* TASK LIST *
1: From the comment thread, copy out the passage starting with "Coincidentally, I published" and going on through "with extra terms?".
2: According to the comment thread, which neuropsychiatric disorders are linked to E/I imbalance?

* EXCERPT TO READ *
===
How the Brain Balances Excitation and Inhibition

(quantamagazine.org)

75 points | by FromTheArchives 18 hours ago ago

5 comments

  • magicnubs 12 hours ago

    It all comes down to glutamate and gaba again. It's been really interesting to see how fundamental these two molecules are as I have learned more about medical biology/neurology. They are implicated in so many medical and psychiatric conditions, yet you tend to hear much more about the monoamine transmitters (serotonin, dopamine, norepinephrine, etc). But they are also hard to target for therapeutic purposes because gabaergics (barbituates, alcohol, z-drugs, etc) are often dangerously addictive; gaba just feels good... until the bill comes due. Maybe someday we will find a way to upregulate gaba activity in the body/brain without the inevitable crash. Hopefully we will, at least for the sake of people that suffer from over/under-excitatatory diseases.

    • Llamamoe 4 hours ago

      It's because it's the other neurotransmitters that have neuromodulatory functions, often with specific subreceptors that perform specific roles.

      In contrast GABA and glutamate mainly just handle the general information processing across the entire brain, there isn't a whole lot to do other than inhibit GABA which happens to reduce anxiety (as well as your entire brain's cognitive health)

    • storus 7 hours ago

      Have you heard of GlyNAC? It targets glutamate excitotoxicity and as glycine + NAC + glutamate form glutathione, it also delivers both molecules needed to assemble it alongside glutamate.

  • rossant 13 hours ago

    Fascinating topic, especially given how E/I imbalance is linked to several neuropsychiatric disorders such as epilepsy, autism or schizophrenia. [1]

    Coincidentally, I published a paper in the Journal of Neuroscience during my PhD demonstrating with a simple mathematical model how E/I balance enabled neurons to be highly sensitive to precise spike timing. [2]

    [1] https://pmc.ncbi.nlm.nih.gov/articles/PMC6742424/

    [2] https://www.jneurosci.org/content/31/47/17193.short

    • gsf_emergency_2 6 hours ago

      Looks like fitzhugh-nagumo with extra terms?
===
* DATA PROVIDED *

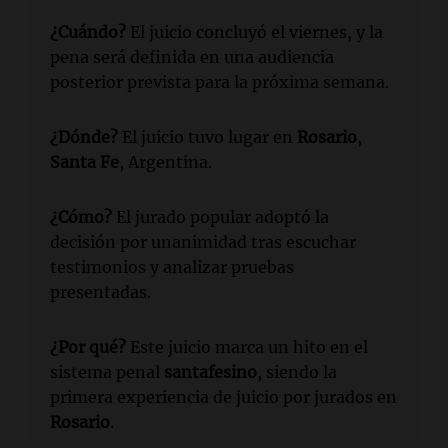
¿Cuándo?
El juicio concluyó el viernes, y la
pena será definida en una audiencia
posterior prevista para la próxima semana.
¿Dónde?
El juicio tuvo lugar en
Rosario
,
Santa Fe
, Argentina.
¿Cómo?
El jurado popular adoptó la
decisión por unanimidad tras escuchar
testimonios y analizar pruebas
presentadas.
¿Por qué?
Este juicio marca un hito en el
sistema penal
santafesino
, siendo la
primera experiencia de juicio por jurados en
Rosario
.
===
* EXPECTED OUTPUTS *
1:
Coincidentally, I published a paper in the Journal of Neuroscience during my PhD demonstrating with a simple mathematical model how E/I balance enabled neurons to be highly sensitive to precise spike timing. [2]

    [1] https://pmc.ncbi.nlm.nih.gov/articles/PMC6742424/

    [2] https://www.jneurosci.org/content/31/47/17193.short

    • gsf_emergency_2 6 hours ago

      Looks like fitzhugh-nagumo with extra terms?

2: Epilepsy, autism and schizophrenia.